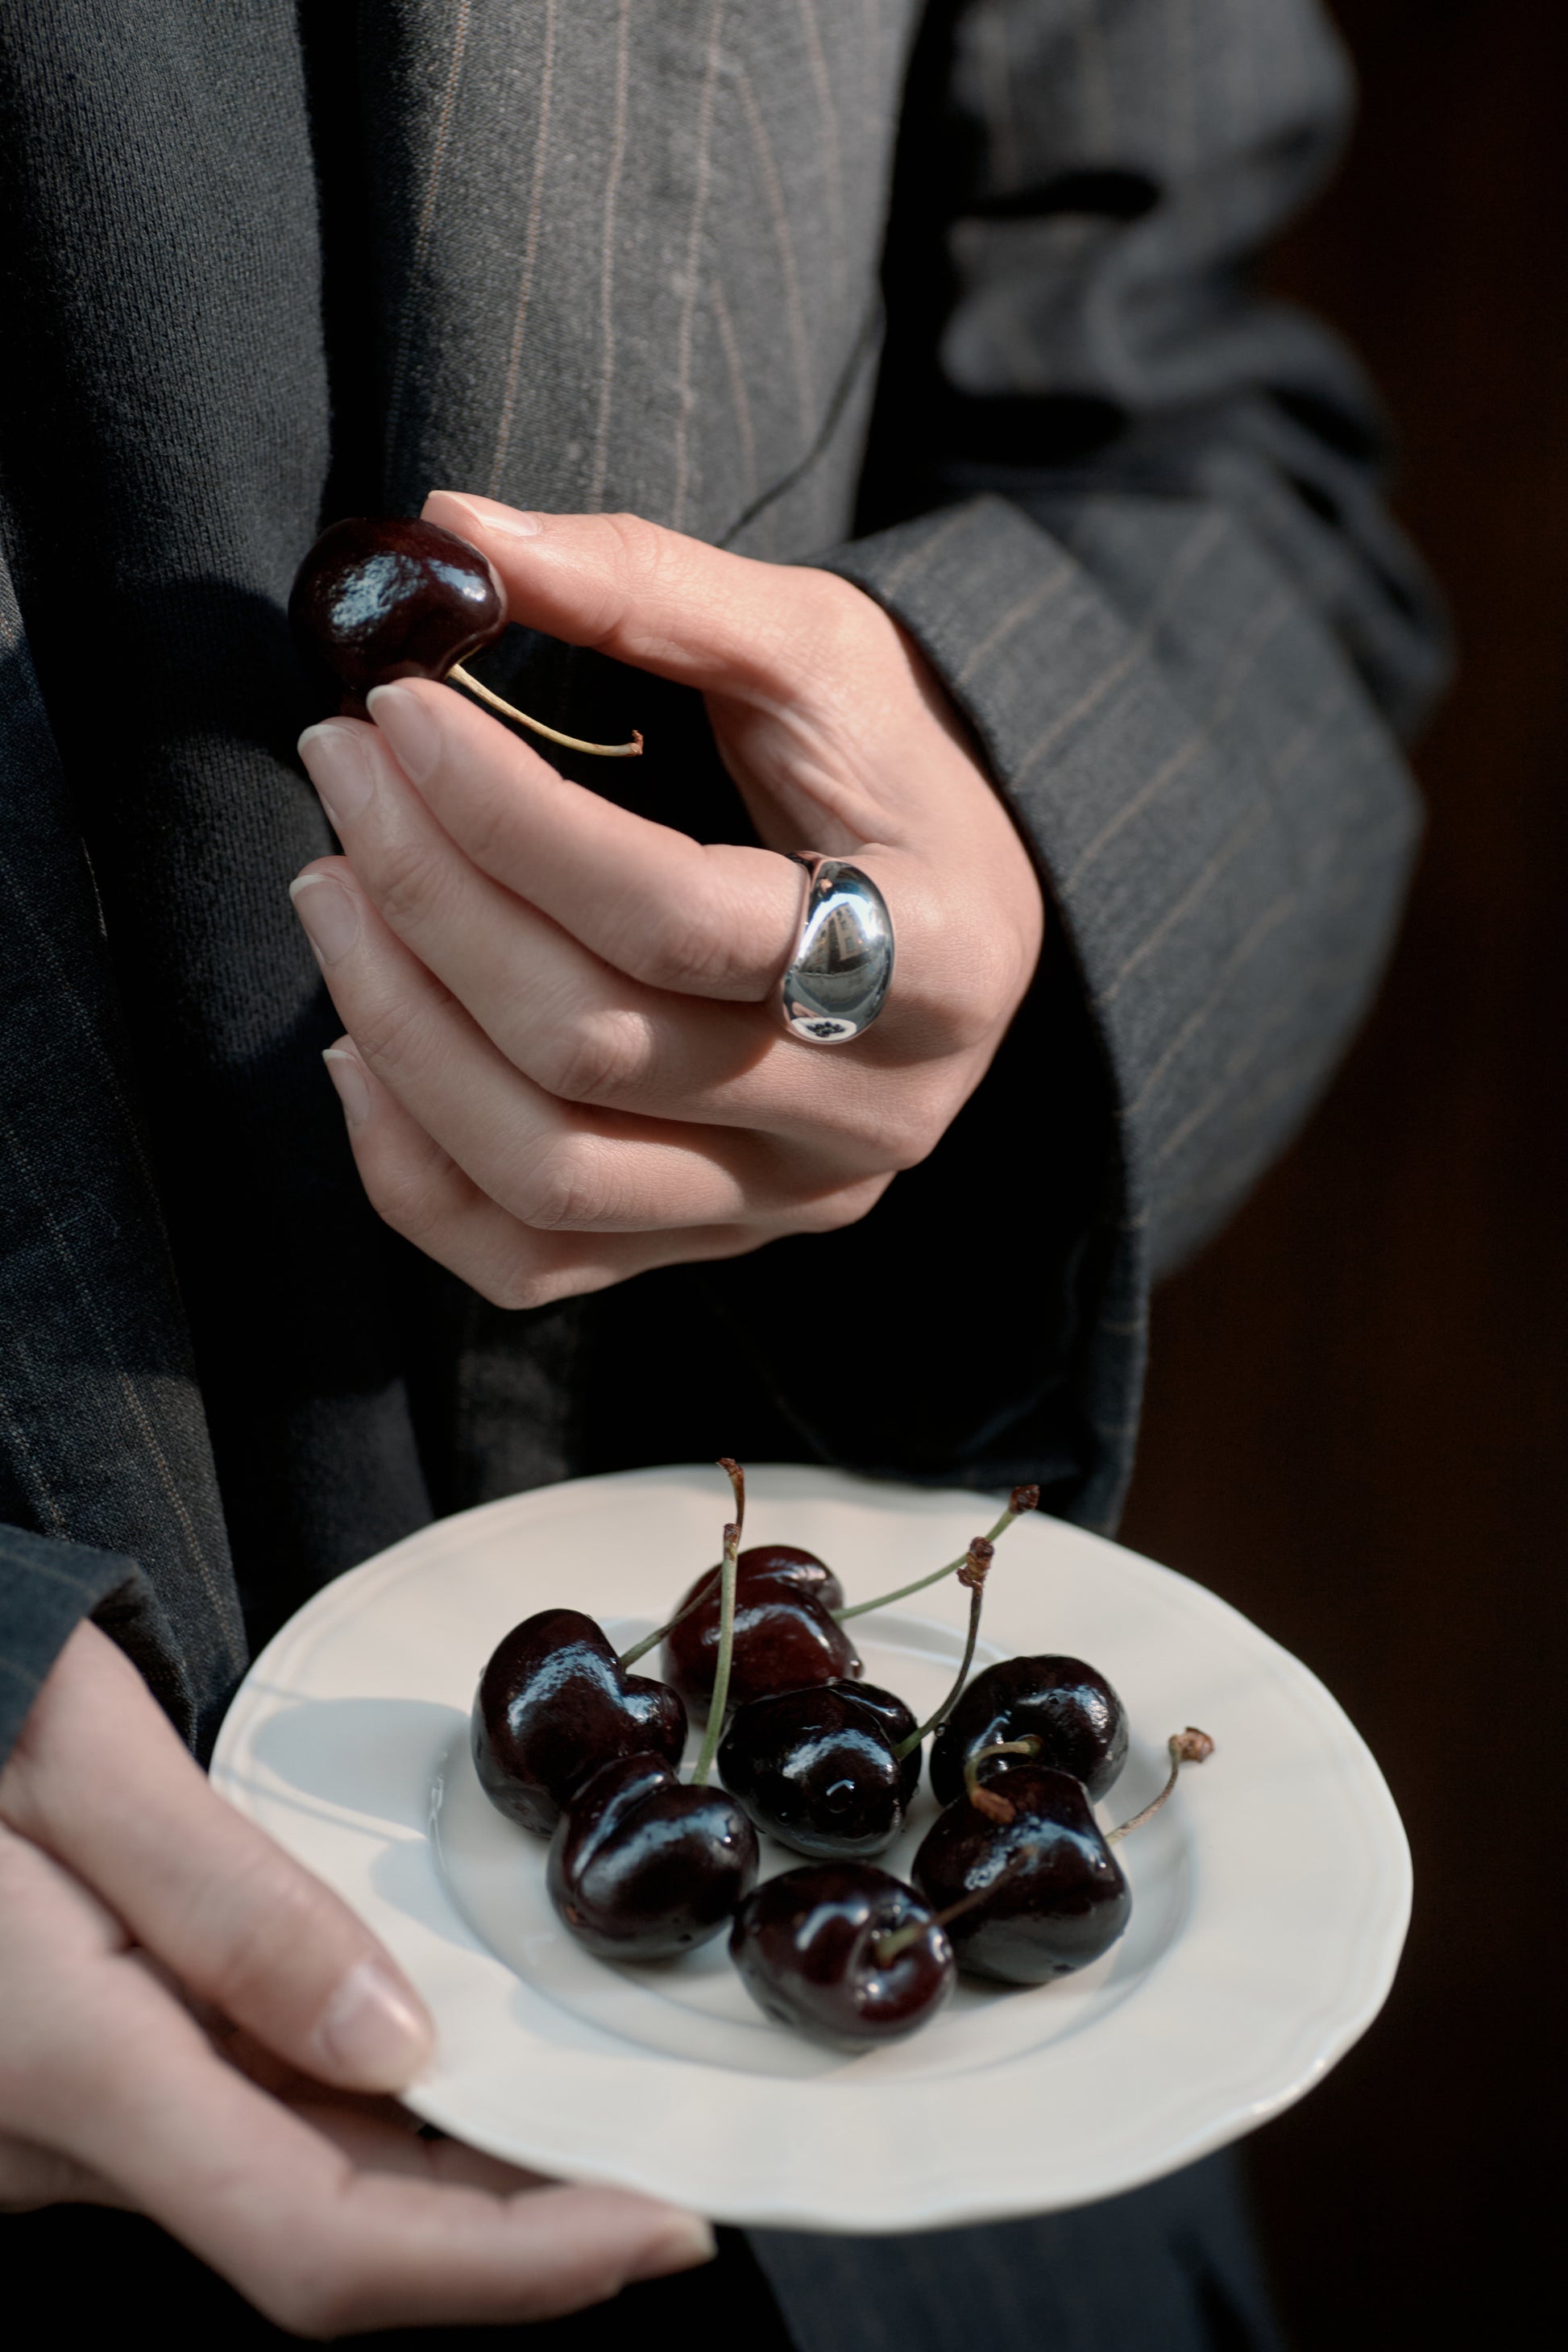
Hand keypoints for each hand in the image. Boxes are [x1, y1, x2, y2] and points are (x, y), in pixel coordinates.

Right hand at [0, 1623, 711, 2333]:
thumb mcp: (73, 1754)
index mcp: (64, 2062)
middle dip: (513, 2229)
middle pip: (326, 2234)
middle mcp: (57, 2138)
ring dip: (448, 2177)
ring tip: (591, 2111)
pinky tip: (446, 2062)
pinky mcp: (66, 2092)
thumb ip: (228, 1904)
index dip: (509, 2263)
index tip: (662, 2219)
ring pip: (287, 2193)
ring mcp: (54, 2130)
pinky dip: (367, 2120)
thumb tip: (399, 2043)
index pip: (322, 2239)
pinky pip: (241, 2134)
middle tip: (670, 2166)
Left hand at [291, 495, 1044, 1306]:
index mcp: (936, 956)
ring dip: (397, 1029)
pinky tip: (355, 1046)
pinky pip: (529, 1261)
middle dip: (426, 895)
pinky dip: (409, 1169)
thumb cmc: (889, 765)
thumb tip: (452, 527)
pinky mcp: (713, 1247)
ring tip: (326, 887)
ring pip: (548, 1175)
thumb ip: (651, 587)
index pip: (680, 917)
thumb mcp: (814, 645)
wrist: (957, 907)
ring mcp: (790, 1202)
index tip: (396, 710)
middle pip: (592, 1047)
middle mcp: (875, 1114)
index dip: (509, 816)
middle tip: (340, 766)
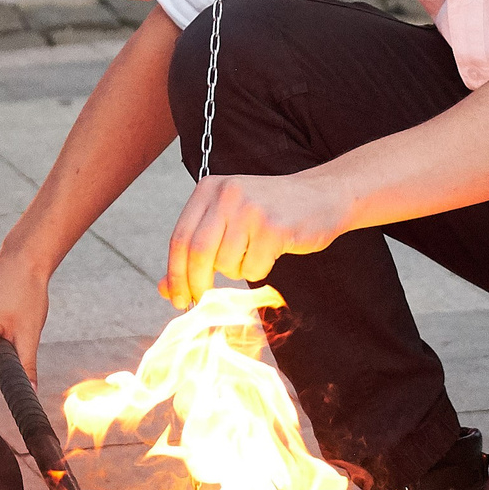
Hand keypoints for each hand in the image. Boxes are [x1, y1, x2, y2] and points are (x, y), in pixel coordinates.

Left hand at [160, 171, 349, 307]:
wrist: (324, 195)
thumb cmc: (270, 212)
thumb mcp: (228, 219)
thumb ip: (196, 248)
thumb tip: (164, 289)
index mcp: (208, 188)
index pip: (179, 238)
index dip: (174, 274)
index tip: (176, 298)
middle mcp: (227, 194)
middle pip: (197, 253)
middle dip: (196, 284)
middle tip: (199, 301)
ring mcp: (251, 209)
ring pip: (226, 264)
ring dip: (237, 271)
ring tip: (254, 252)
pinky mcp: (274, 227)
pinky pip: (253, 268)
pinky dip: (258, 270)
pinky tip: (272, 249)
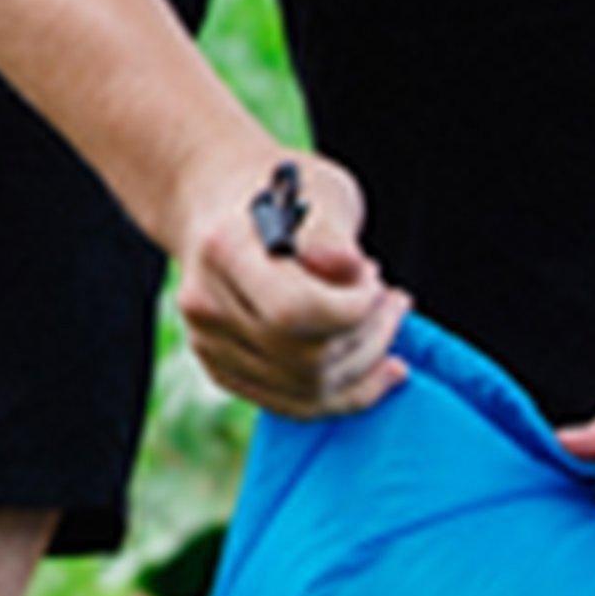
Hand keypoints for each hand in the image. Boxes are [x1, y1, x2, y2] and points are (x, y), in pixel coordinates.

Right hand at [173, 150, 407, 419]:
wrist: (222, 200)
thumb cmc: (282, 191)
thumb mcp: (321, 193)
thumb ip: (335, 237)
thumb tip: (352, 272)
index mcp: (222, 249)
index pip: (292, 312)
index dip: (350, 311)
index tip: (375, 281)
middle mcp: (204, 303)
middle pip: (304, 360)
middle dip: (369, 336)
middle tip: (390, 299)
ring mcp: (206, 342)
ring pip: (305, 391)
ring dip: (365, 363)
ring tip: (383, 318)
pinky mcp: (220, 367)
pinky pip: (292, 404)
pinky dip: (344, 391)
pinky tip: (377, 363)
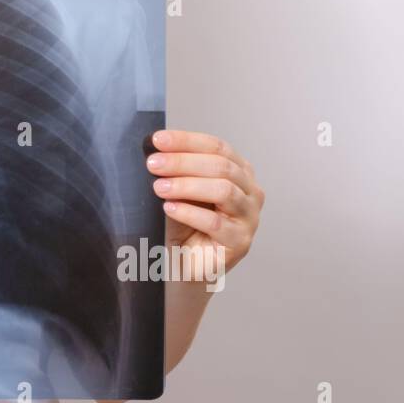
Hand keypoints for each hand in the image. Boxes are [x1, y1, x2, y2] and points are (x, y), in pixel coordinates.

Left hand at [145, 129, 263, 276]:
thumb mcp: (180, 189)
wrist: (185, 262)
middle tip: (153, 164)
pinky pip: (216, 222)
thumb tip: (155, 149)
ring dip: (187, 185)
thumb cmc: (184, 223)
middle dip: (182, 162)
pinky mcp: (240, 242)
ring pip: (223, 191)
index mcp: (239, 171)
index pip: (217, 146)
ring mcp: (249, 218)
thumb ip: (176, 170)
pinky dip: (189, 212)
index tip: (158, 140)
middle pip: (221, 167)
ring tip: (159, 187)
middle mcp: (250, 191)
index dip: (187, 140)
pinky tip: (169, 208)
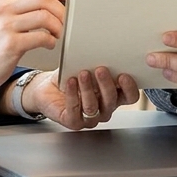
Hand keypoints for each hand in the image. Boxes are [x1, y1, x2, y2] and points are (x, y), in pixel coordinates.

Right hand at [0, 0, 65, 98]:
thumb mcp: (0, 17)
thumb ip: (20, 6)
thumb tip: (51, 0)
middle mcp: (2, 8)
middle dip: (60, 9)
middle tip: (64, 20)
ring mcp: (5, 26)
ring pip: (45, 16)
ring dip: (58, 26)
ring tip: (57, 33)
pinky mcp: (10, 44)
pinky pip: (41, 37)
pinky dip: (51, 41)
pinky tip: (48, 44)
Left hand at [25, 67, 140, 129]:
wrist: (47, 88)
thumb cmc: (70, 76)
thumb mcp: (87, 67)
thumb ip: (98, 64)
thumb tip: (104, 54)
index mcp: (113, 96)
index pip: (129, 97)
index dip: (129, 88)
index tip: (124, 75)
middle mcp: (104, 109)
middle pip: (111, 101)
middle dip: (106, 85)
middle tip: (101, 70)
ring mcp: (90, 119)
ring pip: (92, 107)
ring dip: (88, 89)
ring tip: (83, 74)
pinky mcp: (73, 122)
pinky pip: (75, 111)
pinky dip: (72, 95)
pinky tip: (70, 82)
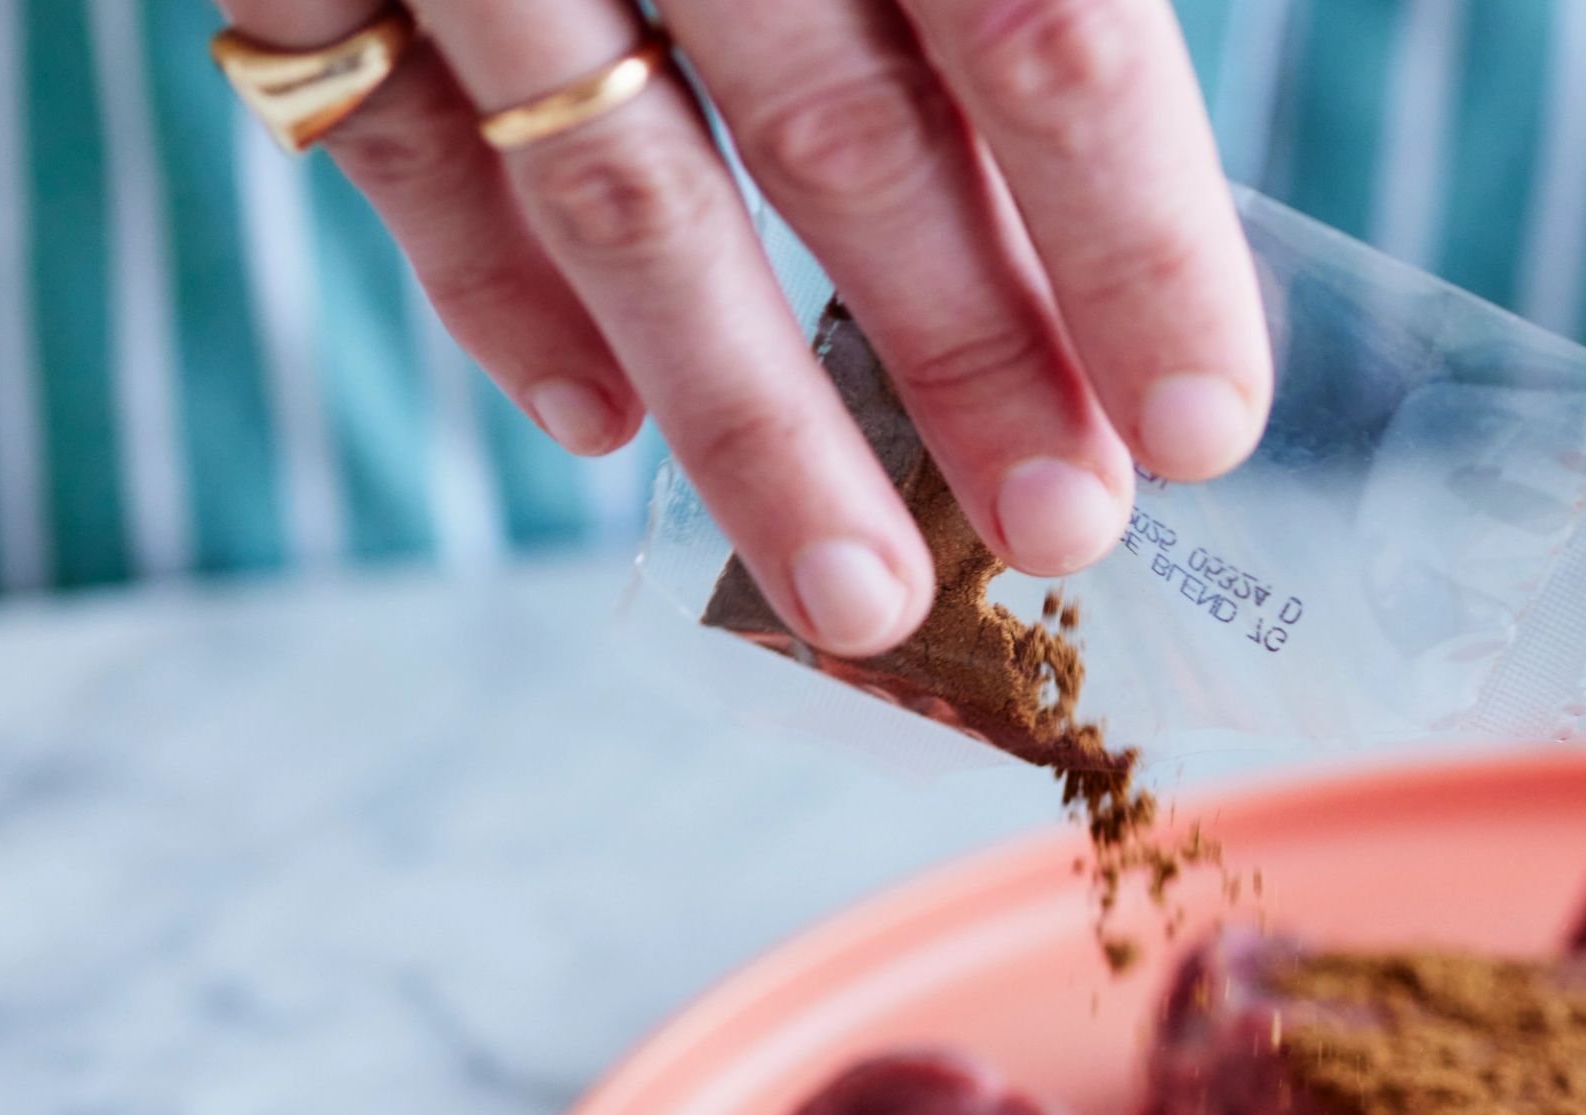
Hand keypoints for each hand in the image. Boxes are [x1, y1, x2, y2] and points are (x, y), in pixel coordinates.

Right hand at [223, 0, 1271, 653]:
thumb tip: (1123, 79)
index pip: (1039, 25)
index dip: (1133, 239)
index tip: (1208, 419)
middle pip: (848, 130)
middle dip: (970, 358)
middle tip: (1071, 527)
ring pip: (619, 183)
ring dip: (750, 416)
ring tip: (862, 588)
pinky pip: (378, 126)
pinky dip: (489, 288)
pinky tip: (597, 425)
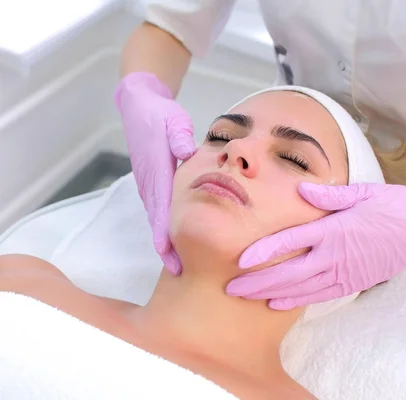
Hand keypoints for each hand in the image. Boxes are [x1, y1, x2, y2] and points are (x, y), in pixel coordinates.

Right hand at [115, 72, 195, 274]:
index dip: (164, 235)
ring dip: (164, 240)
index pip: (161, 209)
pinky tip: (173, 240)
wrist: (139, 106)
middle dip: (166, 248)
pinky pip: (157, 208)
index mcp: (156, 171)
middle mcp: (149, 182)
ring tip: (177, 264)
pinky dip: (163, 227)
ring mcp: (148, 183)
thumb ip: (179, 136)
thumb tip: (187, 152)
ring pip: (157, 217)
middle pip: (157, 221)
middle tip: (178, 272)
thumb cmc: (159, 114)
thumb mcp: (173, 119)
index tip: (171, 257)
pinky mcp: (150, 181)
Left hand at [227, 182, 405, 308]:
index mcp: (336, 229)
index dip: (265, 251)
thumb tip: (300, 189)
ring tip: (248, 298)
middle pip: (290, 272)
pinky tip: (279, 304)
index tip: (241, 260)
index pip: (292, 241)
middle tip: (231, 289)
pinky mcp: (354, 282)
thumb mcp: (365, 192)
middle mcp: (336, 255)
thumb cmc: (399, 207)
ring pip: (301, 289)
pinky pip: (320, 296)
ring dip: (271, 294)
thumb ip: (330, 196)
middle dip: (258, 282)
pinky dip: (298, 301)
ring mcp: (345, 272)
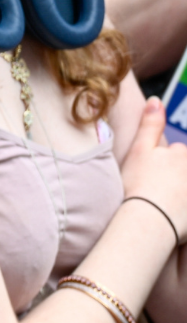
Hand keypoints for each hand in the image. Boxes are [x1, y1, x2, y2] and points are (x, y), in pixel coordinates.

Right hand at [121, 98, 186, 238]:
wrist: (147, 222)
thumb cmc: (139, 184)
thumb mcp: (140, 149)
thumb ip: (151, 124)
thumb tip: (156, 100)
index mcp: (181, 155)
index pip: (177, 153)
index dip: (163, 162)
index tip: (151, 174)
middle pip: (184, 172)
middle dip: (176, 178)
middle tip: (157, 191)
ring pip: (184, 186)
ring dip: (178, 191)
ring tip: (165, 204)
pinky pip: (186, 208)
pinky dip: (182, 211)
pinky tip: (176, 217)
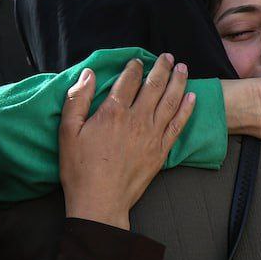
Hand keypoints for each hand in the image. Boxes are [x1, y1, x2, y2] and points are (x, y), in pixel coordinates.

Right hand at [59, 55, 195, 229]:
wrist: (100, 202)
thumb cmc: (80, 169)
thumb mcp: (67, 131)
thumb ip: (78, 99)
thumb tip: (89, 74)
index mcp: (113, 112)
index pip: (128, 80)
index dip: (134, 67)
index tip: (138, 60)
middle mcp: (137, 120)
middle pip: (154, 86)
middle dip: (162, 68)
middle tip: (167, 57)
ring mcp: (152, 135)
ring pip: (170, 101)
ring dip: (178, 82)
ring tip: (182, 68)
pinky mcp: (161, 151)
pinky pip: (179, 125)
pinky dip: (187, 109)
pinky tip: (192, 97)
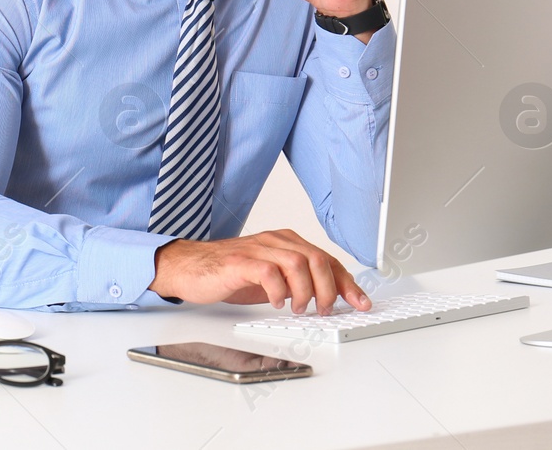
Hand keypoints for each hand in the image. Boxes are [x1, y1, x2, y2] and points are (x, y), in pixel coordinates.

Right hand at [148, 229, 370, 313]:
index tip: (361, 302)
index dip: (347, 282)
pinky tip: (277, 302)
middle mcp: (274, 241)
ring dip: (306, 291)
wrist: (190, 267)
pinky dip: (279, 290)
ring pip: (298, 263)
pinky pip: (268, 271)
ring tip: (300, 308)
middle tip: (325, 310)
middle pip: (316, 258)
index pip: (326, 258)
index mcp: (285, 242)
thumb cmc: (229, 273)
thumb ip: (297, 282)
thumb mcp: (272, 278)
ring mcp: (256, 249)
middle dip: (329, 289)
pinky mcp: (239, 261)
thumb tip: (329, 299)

**TASK DESCRIPTION**
Scan the data above for the string "Right". Copy every line in which it appears.

**PROBLEM SOLUTION**
Right hand at [0, 1623, 711, 2333]:
Right hand at [173, 150, 407, 419]:
Right hand at [0, 0, 65, 98]:
Right hand at [223, 0, 1271, 653]:
Right hand at [115, 72, 195, 274]:
Right hand at [121, 98, 186, 238]:
Right hand at [59, 55, 195, 229]:
Right hand at [148, 229, 370, 313]:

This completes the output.